▶ _TASK PROMPT_
Pick out each line of the data below that contains the string "rather", and copy those lines in full.

(Layout element annotations)
********************

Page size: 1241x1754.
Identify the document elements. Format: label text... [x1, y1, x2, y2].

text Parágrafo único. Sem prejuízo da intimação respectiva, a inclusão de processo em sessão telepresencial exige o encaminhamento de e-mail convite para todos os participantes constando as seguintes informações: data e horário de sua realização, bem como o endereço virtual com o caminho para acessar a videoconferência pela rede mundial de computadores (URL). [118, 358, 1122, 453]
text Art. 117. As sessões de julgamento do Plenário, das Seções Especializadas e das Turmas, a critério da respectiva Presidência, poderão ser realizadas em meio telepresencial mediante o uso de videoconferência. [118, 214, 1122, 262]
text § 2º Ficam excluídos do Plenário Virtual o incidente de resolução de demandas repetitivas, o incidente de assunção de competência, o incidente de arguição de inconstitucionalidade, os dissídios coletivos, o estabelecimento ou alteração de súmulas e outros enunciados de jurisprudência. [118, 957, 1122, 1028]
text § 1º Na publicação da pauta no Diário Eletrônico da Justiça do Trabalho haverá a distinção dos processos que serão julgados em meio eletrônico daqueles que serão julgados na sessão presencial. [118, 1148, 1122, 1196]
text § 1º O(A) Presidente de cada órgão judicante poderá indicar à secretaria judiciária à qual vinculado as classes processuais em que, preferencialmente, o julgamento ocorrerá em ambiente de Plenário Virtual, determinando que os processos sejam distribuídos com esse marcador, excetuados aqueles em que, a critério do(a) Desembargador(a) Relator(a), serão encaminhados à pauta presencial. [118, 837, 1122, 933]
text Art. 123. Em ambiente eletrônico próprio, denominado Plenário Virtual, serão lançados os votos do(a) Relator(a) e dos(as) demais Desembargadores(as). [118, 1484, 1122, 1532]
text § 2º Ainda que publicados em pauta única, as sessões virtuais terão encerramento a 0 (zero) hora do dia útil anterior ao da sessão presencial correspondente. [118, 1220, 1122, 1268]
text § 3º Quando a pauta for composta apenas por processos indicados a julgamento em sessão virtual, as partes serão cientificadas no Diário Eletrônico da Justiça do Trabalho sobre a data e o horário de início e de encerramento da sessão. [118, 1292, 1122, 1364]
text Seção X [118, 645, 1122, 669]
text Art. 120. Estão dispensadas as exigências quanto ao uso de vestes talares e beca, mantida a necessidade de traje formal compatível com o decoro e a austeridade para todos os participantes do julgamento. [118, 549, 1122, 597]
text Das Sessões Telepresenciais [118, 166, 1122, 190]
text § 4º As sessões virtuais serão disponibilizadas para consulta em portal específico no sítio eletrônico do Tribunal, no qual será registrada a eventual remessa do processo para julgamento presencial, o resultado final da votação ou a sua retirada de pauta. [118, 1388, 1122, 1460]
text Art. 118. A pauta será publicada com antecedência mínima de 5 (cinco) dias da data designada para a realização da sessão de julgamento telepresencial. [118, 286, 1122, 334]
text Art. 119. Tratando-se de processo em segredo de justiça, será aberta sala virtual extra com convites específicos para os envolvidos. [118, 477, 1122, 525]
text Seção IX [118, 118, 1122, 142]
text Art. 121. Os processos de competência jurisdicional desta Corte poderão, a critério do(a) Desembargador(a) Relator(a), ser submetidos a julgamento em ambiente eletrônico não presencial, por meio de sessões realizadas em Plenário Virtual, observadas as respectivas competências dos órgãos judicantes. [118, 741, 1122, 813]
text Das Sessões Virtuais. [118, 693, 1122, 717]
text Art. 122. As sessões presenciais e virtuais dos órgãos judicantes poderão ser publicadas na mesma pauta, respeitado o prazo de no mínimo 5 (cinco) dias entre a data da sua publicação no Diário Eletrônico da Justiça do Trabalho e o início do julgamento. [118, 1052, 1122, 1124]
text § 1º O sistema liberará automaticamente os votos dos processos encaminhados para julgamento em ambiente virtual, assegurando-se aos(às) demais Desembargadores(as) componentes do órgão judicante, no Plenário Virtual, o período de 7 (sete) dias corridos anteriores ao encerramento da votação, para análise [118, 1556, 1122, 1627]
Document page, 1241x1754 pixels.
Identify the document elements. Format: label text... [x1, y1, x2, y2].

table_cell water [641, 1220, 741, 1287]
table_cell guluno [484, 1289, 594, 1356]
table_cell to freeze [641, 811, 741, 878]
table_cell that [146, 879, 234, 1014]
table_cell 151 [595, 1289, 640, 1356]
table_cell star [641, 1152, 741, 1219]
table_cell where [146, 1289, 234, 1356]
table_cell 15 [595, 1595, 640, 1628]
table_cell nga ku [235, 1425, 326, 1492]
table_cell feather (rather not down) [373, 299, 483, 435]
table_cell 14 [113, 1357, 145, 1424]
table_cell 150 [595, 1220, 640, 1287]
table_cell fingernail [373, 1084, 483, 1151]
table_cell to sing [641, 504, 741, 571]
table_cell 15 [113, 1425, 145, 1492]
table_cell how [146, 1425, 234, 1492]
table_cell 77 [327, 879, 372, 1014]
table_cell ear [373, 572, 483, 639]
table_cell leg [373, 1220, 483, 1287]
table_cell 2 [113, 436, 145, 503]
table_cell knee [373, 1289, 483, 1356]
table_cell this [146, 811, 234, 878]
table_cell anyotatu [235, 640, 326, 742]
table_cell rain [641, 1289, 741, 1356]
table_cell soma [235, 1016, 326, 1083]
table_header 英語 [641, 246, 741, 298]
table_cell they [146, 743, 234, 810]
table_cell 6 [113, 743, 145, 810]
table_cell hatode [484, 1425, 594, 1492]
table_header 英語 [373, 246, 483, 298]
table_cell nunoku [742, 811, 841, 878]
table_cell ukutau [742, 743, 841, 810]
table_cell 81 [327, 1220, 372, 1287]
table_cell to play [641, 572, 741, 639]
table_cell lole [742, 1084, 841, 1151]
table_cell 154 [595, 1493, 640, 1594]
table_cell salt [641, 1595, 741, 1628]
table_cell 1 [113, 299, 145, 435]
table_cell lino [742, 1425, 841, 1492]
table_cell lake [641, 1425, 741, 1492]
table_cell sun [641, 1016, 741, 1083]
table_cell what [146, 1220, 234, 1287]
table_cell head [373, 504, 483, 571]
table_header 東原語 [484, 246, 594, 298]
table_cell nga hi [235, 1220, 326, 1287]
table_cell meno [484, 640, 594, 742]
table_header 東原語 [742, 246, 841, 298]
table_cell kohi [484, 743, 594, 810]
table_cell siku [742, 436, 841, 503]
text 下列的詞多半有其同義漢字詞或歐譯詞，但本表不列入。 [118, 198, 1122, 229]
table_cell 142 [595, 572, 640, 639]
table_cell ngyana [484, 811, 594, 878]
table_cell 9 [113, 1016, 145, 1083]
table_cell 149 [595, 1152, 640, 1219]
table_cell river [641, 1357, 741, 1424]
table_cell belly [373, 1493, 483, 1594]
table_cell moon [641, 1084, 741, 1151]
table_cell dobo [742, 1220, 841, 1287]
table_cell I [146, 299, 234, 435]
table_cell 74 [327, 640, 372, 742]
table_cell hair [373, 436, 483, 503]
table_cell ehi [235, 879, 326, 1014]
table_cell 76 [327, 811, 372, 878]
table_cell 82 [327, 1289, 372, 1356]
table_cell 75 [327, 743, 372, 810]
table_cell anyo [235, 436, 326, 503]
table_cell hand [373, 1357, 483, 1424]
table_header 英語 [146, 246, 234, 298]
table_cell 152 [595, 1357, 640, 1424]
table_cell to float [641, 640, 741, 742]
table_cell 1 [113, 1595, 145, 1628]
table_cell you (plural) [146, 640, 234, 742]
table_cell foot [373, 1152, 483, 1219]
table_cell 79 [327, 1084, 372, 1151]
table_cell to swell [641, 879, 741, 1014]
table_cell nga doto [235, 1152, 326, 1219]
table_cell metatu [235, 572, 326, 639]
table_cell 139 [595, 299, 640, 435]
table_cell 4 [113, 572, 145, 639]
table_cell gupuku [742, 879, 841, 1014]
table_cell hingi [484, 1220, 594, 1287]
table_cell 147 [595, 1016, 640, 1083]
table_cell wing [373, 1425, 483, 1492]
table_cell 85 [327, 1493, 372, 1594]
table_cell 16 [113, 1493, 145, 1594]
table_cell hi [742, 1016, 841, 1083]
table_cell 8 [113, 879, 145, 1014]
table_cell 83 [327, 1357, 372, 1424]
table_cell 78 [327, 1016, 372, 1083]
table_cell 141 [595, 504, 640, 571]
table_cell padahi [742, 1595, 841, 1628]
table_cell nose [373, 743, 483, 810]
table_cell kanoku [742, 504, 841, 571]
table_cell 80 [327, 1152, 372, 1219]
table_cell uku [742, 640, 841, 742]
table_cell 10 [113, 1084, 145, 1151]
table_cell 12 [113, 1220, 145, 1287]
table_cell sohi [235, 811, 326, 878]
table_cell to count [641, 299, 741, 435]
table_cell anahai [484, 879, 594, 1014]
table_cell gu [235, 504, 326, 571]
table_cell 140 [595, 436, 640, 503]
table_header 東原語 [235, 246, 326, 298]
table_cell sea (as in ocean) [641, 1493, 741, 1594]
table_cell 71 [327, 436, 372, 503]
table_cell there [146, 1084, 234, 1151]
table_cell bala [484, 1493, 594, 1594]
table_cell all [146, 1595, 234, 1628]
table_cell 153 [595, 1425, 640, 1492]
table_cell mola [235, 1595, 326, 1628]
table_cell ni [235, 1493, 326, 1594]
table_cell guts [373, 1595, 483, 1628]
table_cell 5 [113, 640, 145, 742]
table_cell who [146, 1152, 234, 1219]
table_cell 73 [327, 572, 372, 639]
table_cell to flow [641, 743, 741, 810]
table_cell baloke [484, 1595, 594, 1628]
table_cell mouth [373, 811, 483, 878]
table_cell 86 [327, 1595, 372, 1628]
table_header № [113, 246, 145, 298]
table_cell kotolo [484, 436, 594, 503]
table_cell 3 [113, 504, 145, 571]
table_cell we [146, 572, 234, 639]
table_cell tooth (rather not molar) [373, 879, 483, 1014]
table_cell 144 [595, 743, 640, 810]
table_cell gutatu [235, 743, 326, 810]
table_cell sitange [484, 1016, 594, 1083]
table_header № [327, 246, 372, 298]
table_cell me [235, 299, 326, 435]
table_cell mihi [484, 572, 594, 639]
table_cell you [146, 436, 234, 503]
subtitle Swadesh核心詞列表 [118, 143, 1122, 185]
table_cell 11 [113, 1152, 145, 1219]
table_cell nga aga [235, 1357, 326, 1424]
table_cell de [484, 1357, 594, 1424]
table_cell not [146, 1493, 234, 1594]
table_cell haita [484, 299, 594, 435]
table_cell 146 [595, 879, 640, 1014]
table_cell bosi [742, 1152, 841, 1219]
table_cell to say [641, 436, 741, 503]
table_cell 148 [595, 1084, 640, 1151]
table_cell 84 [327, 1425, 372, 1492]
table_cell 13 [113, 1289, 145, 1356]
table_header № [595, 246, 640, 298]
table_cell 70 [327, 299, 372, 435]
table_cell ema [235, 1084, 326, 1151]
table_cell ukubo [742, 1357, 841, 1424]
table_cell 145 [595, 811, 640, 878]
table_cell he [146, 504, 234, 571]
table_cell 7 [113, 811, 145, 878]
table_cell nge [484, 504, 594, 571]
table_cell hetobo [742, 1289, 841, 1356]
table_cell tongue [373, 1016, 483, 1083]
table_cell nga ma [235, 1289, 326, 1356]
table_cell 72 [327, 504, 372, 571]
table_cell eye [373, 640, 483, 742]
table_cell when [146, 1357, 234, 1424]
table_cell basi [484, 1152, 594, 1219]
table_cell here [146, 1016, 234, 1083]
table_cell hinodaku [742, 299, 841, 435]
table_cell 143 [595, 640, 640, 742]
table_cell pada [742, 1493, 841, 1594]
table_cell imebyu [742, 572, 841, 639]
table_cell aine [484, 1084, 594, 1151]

********************

▶ _THE SOLUTION_
table_cell feather (rather not down) [373, 299, 483, 435]
table_cell tooth (rather not molar) [373, 879, 483, 1014]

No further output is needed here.